Sapere aude – Ein frischer Blick auf unsere neue Realität

Home-Word für den 26. April 2020 von Benedikt Höttemann

Das Leben hat sich verändert. Die Unbekümmertheit und Ausgelassenheit sind
dahingeschwunden. Abstand, Verkrampfung, Ungewissheit, Sorgen und Infektionszahlen
prägen unseren Alltag. Der Gedanke an eine abstrakte Gefahr drängt sich vehement und
erbarmungslos auf. Es ist unausweichlich. Etwas, das man bei aller Akribie einfach nicht
greifen kann.
Sichtbar ist es aber irgendwie doch. Es gibt grelle, aufdringliche Markierungen auf dem Boden
in einem exakt abgemessenen Zweimeterabstand. Kunden werden nur noch vereinzelt in
Geschäfte gelassen. Gehen sie dennoch grüppchenweise, werden sie denunzierend vom
nächsten Kunden zurechtgewiesen. An der Kasse hängen Hygienevorhänge und immer mehr
Menschen tragen Schutzmasken. Etwas, das man doch eigentlich nur aus sterilen OP-Sälen
kennt. Ich weiche aus. Ich halte die Luft an. Ich gehe den umständlichen, weniger
frequentierten Weg. Ich muss Husten. Ich beiße die Zähne zusammen. Ich unterdrücke es.

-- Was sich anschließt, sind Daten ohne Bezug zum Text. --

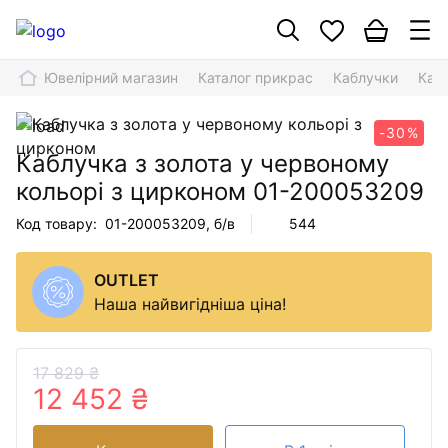
Ювелірний магазин
Каталог прикрас
Каблучки
Каб
-30%
Каблучка з золота у червоному
кольорі з цирконом
01-200053209
Код товару:
01-200053209
, б/в
544
OUTLET
Наша найвигідніша ціна!
17 829 ₴
12 452 ₴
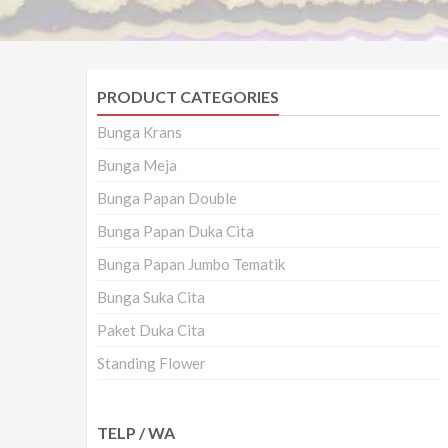
PRODUCT CATEGORIES
Bunga Krans
Bunga Meja
Bunga Papan Double
Bunga Papan Duka Cita
Bunga Papan Jumbo Tematik
Bunga Suka Cita
Paket Duka Cita
Standing Flower
TELP / WA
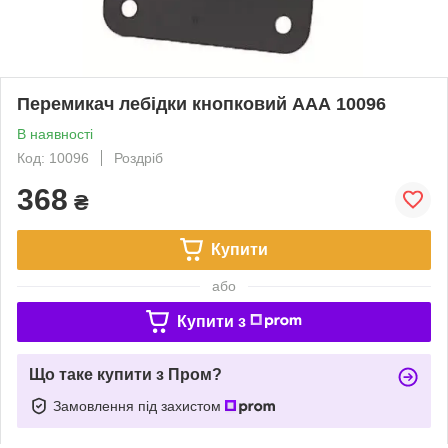
Перемикач лебідки кнопковий ААА 10096
В наявності
Код: 10096
Роздріб
368
₴
Купити
або
Купити з
Що таке купити з Пром?
Замовлення під захистом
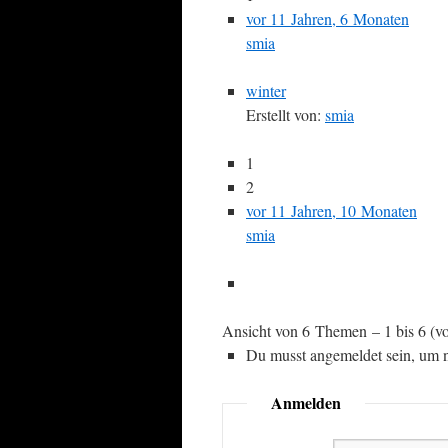
vor 11 Jahren, 6 Monaten
smia
winter
Erstellt von:
smia
1
2
vor 11 Jahren, 10 Monaten
smia
Ansicht von 6 Themen – 1 bis 6 (vo
Du musst angemeldet sein, um n
Anmelden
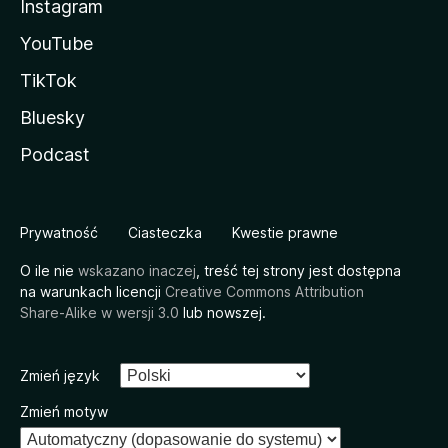
Instagram
YouTube
TikTok
Bluesky
Podcast
Prywatność
Ciasteczka
Kwestie prawne
O ile nie
wskazano inaczej
, treść tej strony jest dostępna
na warunkach licencji
Creative Commons Attribution
Share-Alike w wersji 3.0
lub nowszej.
Zmień język
Zmień motyw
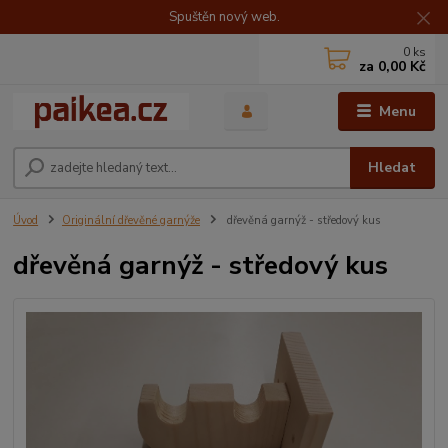
Spuštěn nový web.
0
ks
za
0,00 Kč
Menu
Hledat
Úvod
Originální dřevěné garnýže
dřevěná garnýž - středový kus
dřevěná garnýž - středový kus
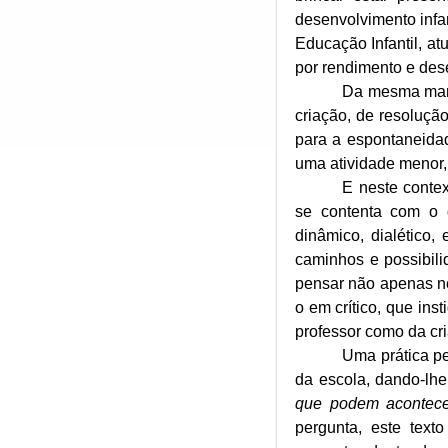
desenvolvimento infan
Educação Infantil, at
por rendimento e des
Da mesma mane
criação, de resolução
para a espontaneidad
uma atividade menor, 
E neste contex
se contenta com o q
dinâmico, dialético,
caminhos e possibil
pensar não apenas no
o em crítico, que ins
professor como da cri
Uma prática pe
da escola, dando-lhe
que podem acontece
pergunta, este text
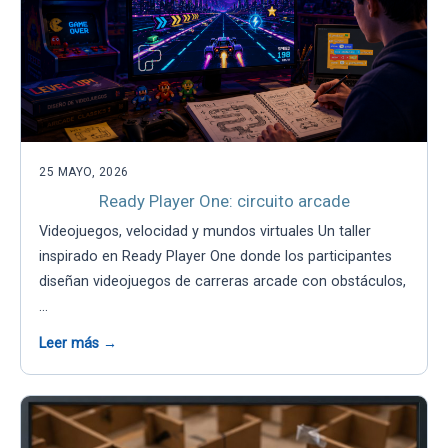
25 MAYO, 2026
Ready Player One: circuito arcade
Videojuegos, velocidad y mundos virtuales Un taller
inspirado en Ready Player One donde los participantes
diseñan videojuegos de carreras arcade con obstáculos,
…
Leer más →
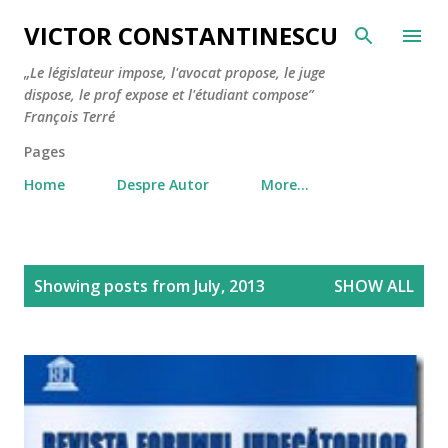
Skip to main content
VICTOR CONSTANTINESCU
„Le législateur impose, l'avocat propose, le juge
dispose, le prof expose et l'étudiant compose”
François Terré
Pages
Home
Despre Autor
More…
P
Showing posts from July, 2013
SHOW ALL
o
s
t
s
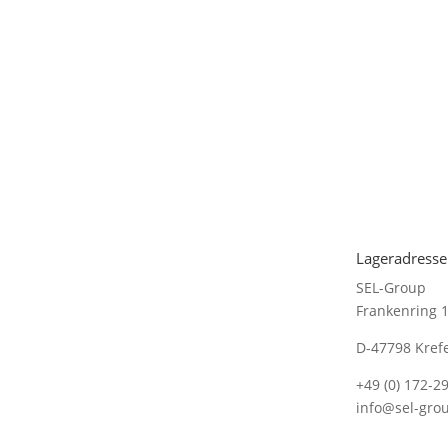
Lageradresse
SEL-Group
Frankenring 
D-47798 Kref
+49 (0) 172-2
info@sel-gro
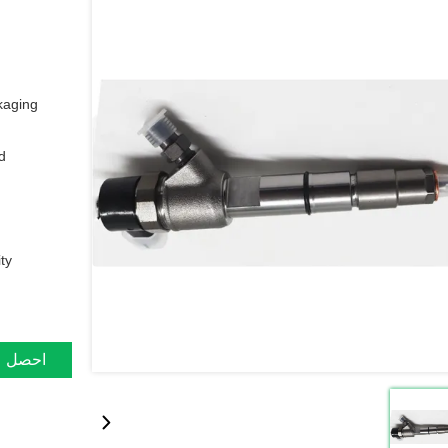
aging:
:
y:
احصل ع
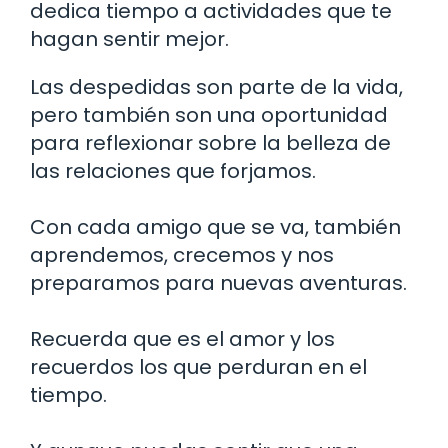
dedica tiempo a actividades que te
hagan sentir mejor.
Las despedidas son parte de la vida,
pero también son una oportunidad
para reflexionar sobre la belleza de
las relaciones que forjamos.
Con cada amigo que se va, también
aprendemos, crecemos y nos
preparamos para nuevas aventuras.
Recuerda que es el amor y los
recuerdos los que perduran en el
tiempo.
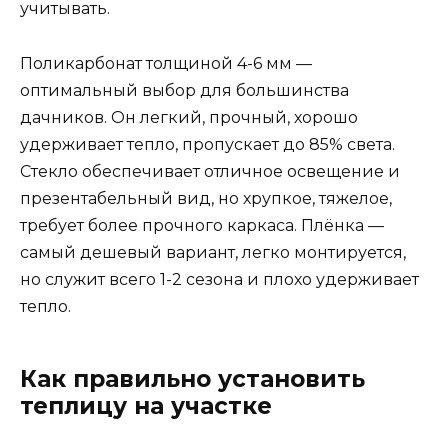
учитывать.
Поликарбонат толщиной 4-6 мм —
оптимальный выбор для большинства
дачников. Он легкий, прочный, хорошо
удерживает тепло, пропускает до 85% света.
Стекло обеспечивает отличное освещение и
презентабельный вид, но хрупкое, тяжелое,
требует более прочного каркаса. Плёнка —
самый дешевый вариант, легко монтируется,
но служит всего 1-2 сезона и плохо удерживает
тепло.
Как правильно установить
теплицу на участке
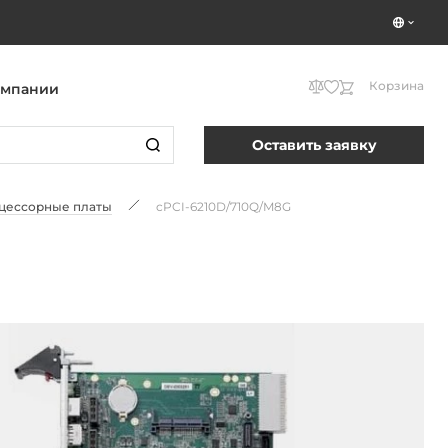
Корзина
омпании
Оставить заявку
оцессорные платы
cPCI-6210D/710Q/M8G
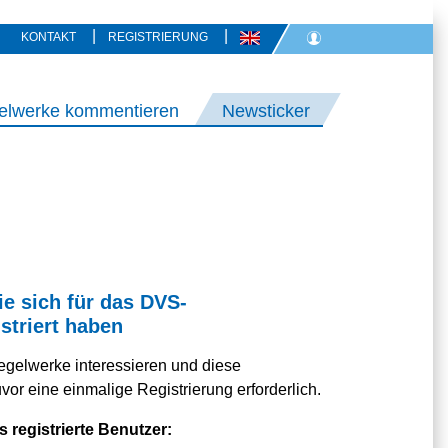
|
|
KONTAKT
REGISTRIERUNG
elwerke kommentieren
Newsticker
ie sich für das DVS-
striert haben
egelwerke interessieren und diese
or eine einmalige Registrierung erforderlich.
s registrierte Benutzer:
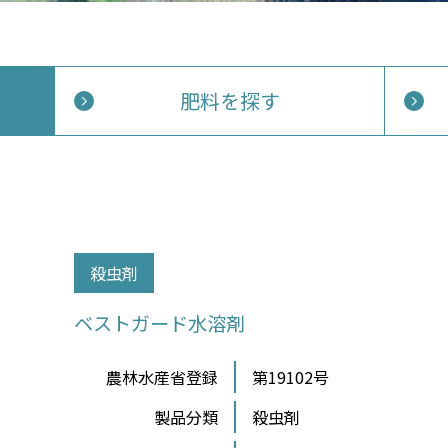
肥料を探す
殺虫剤
ベストガード水溶剤
農林水産省登録
第19102号
製品分類
殺虫剤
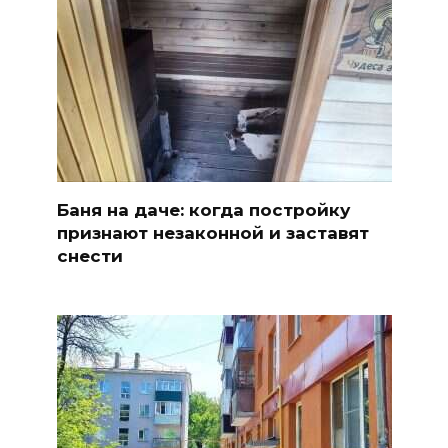
Баня на даче: когда постройку
признают незаконной и заставят
снести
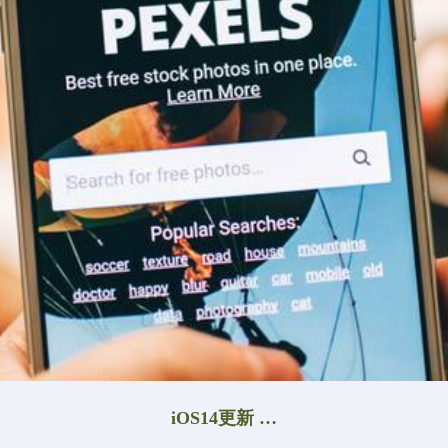
iOS14更新 …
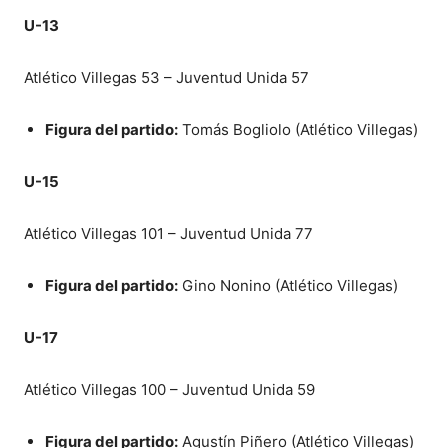
U-13
Atlético Villegas 53 – Juventud Unida 57
Figura del partido:
Tomás Bogliolo (Atlético Villegas)
U-15
Atlético Villegas 101 – Juventud Unida 77
Figura del partido:
Gino Nonino (Atlético Villegas)
U-17
Atlético Villegas 100 – Juventud Unida 59
Figura del partido:
Agustín Piñero (Atlético Villegas)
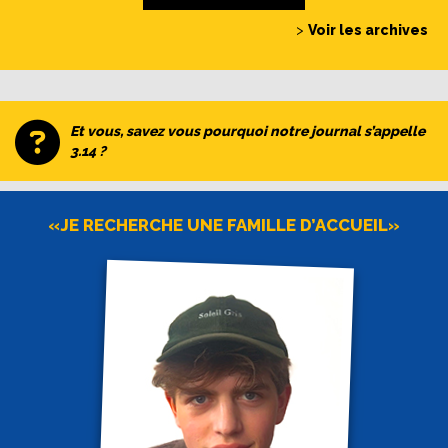
>
Voir les archives
Et vous, savez vous pourquoi notre journal s’appelle
3.14 ?
«JE RECHERCHE UNE FAMILLE D’ACCUEIL»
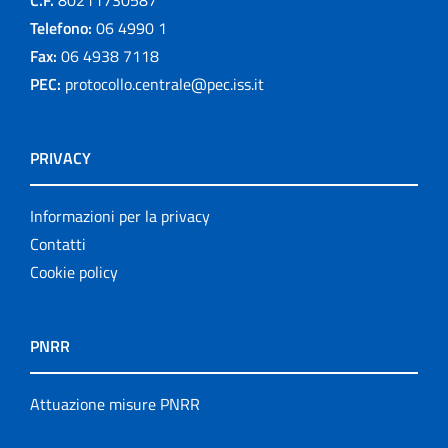
Telefono:
06 4990 1
Fax:
06 4938 7118
PEC:
protocollo.centrale@pec.iss.it
PRIVACY
Informazioni per la privacy
Contatti
Cookie policy
PNRR
Attuazione misure PNRR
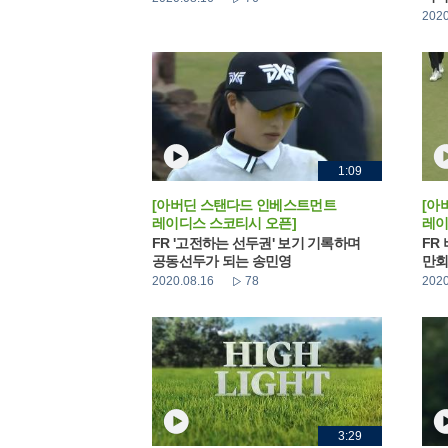
2020
1:09
[아버딘 스탠다드 인베스트먼트
[아
레이디스 스코티시 오픈]
레이
FR '고전하는 선두권' 보기 기록하며
FR
공동선두가 되는 송민영
만회
2020.08.16
78
2020
3:29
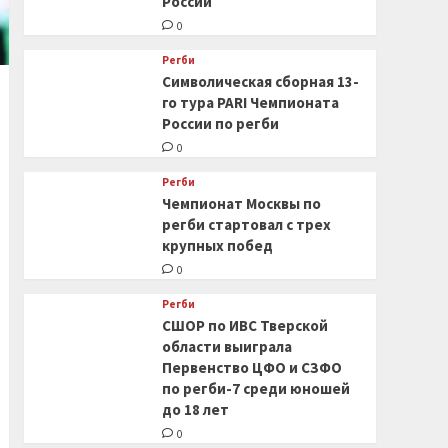
России
0
Регби
Символическая сборная 13-
го тура PARI Чемпионата
России по регби
0
Регби
Чемпионат Москвы по
регби стартовал с трех
крупных побед
0
Регби
СШОР по ИВС Тверской
области выиграла
Первенство ЦФО и СЗФО
по регби-7 среди юношей
до 18 лет
0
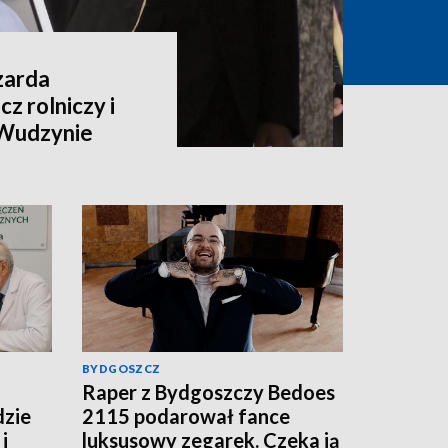
zarda
z rolniczy i
 Wudzynie
BYDGOSZCZ
Raper z Bydgoszczy Bedoes
dzie
2115 podarował fance
i
luksusowy zegarek. Czeka ją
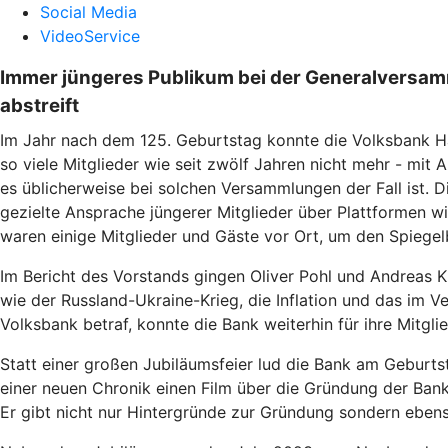
Social Media
VideoService
Immer jüngeres Publikum bei der Generalversam
abstreift
Im Jahr nach dem 125. Geburtstag konnte die Volksbank Ha
so viele Mitglieder wie seit zwölf Jahren nicht mehr - m
es üblicherweise bei solchen Versammlungen der Fall ist
gezielte Ansprache jüngerer Mitglieder über Plattformen w
waren einige Mitglieder und Gäste vor Ort, um den Spiegelb
Im Bericht des Vorstands gingen Oliver Pohl und Andreas K
wie der Russland-Ukraine-Krieg, die Inflation und das im V
Volksbank betraf, konnte die Bank weiterhin für ihre Mitgl
Statt einer großen Jubiläumsfeier lud die Bank am Geburts
einer neuen Chronik einen Film über die Gründung der Ban
Er gibt nicht nur Hintergründe zur Gründung sondern ebens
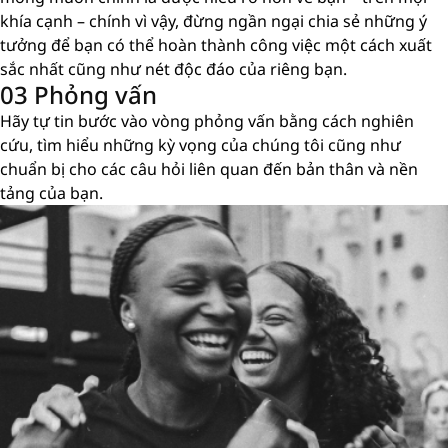
khía cạnh – chính vì vậy, đừng ngần ngại chia sẻ những ý
tưởng để bạn có thể hoàn thành công việc một cách xuất
sắc nhất cũng như nét độc đáo của riêng bạn.
03 Phỏng vấn
Hãy tự tin bước vào vòng phỏng vấn bằng cách nghiên
cứu, tìm hiểu những kỳ vọng của chúng tôi cũng như
chuẩn bị cho các câu hỏi liên quan đến bản thân và nền
tảng của bạn.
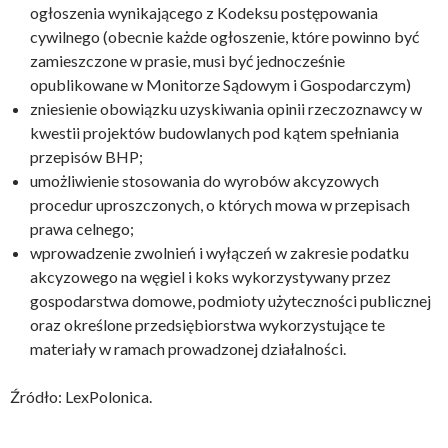
ogłoszenia wynikającego z Kodeksu postępowania
cywilnego (obecnie każde ogłoszenie, które powinno być
zamieszczone w prasie, musi być jednocześnie
opublikowane w Monitorze Sądowym i Gospodarczym)
zniesienie obowiązku uzyskiwania opinii rzeczoznawcy w
kwestii projektów budowlanych pod kątem spełniania
przepisów BHP;
umożliwienie stosowania do wyrobów akcyzowych
procedur uproszczonych, o których mowa w przepisach
prawa celnego;
wprowadzenie zwolnień i wyłączeń w zakresie podatku
akcyzowego na węgiel i koks wykorzystywany przez
gospodarstwa domowe, podmioty użyteczności publicznej
oraz określone przedsiębiorstwa wykorzystujące te
materiały w ramach prowadzonej działalności.
Źródło: LexPolonica.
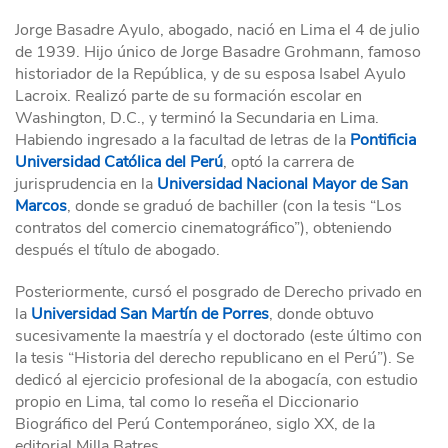
Jorge Basadre Ayulo, abogado, nació en Lima el 4 de julio
de 1939. Hijo único de Jorge Basadre Grohmann, famoso
historiador de la República, y de su esposa Isabel Ayulo
Lacroix. Realizó parte de su formación escolar en
Washington, D.C., y terminó la Secundaria en Lima.
Habiendo ingresado a la facultad de letras de la
Pontificia
Universidad Católica del Perú
, optó la carrera de
jurisprudencia en la
Universidad Nacional Mayor de San
Marcos
, donde se graduó de bachiller (con la tesis “Los
contratos del comercio cinematográfico”), obteniendo
después el título de abogado.
Posteriormente, cursó el posgrado de Derecho privado en
la
Universidad San Martín de Porres
, donde obtuvo
sucesivamente la maestría y el doctorado (este último con
la tesis “Historia del derecho republicano en el Perú”). Se
dedicó al ejercicio profesional de la abogacía, con estudio
propio en Lima, tal como lo reseña el Diccionario
Biográfico del Perú Contemporáneo, siglo XX, de la
editorial Milla Batres.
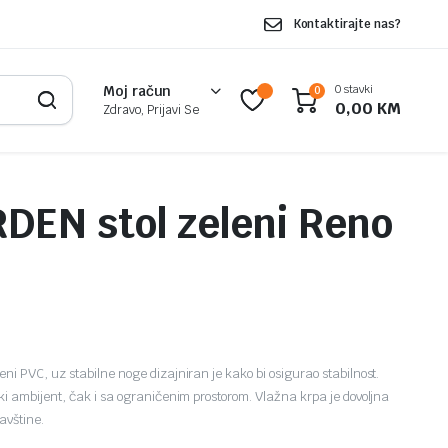
Kontaktirajte nas?
0 stavki
Moj račun
0
0,00
KM
Zdravo, Prijavi Se
EN stol zeleni Reno
i PVC, uz stabilne noge dizajniran je kako bi osigurao stabilnost.
i ambijent, čak i sa ograničenim prostorom. Vlažna krpa je dovoljna
javštine.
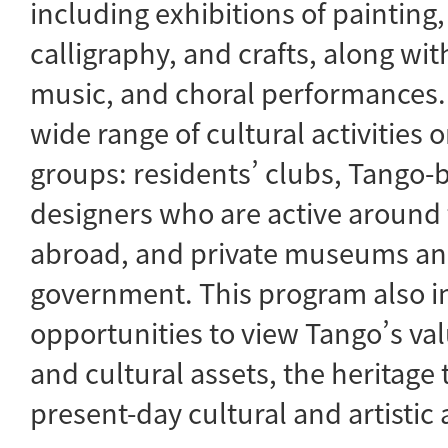
including exhibitions of painting
calligraphy, and crafts, along wi
music, and choral performances. I
wide range of cultural activities 
groups: residents’ clubs, Tango-b
designers who are active around
abroad, and private museums and
government. This program also i
opportunities to view Tango’s val
and cultural assets, the heritage 
present-day cultural and artistic a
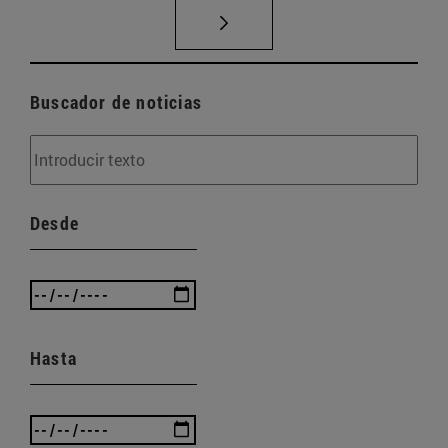
Buscador de noticias
Desde
Hasta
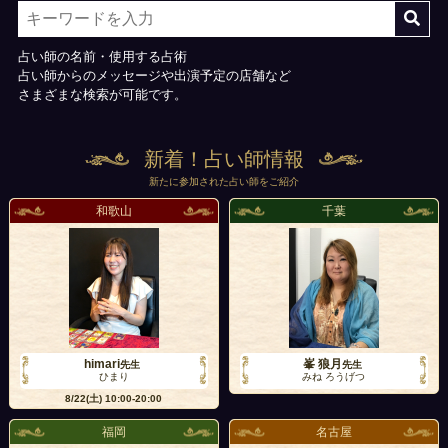
占い師の名前・使用する占術
占い師からのメッセージや出演予定の店舗など
さまざまな検索が可能です。
新着！占い師情報
新たに参加された占い師をご紹介
和歌山
千葉
himari
峯 狼月
先生
先生
ひまり
みね ろうげつ
8/22(土)
10:00-20:00
福岡
名古屋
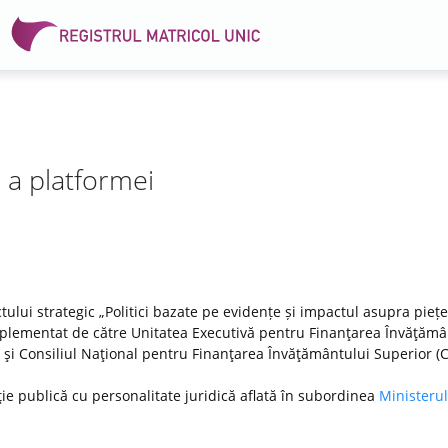
e a platformei
tului strategic „Politici bazate pe evidențe și impactul asupra pieței
lementat de către Unitatea Executivă pentru Finanţarea Învăţămâ
DI) şi Consiliul Naţional pentru Finanţarea Învăţământului Superior (
ţie publică cu personalitate juridică aflată în subordinea
Ministerul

Bei genauerem Hinsehen, entdeckt man aber doch auch vieles Schöne. Dinge, die dem
stressigen Alltagsleben verwehrt bleiben. Aber es gibt sie doch. Eine wunderbare Welt.
Rücksichtnahme, Behutsamkeit, Achtsamkeit und Verlangsamung in einem doch sonst so
schnelllebigen, schweißtreibenden, zermürbenden täglichen Trott finden ihren Platz.
Interessante, bereichernde Gespräche mit Menschen, denen ich sonst nie begegnen würde.
Das Wetter ist schön. Strahlend blauer Himmel.
Ich habe Zeit. Zeit innezuhalten. Nachzudenken. Zu entschleunigen. Unseren Alltag in Frage
zu stellen. Zu reflektieren und neu zu justieren. Zu verbessern. Hoffnung zu haben.
Gemeinsam werden wir der Krise Trotz bieten und gestärkt daraus hervorgehen. Auf dem
Weg dorthin wünsche ich uns allen, den Blick auf die schönen Dinge, die uns ausmachen, nie
zu vergessen.
Haben wir den Mut, uns unseres Verstandes zu bedienen und wir werden klarer sehen.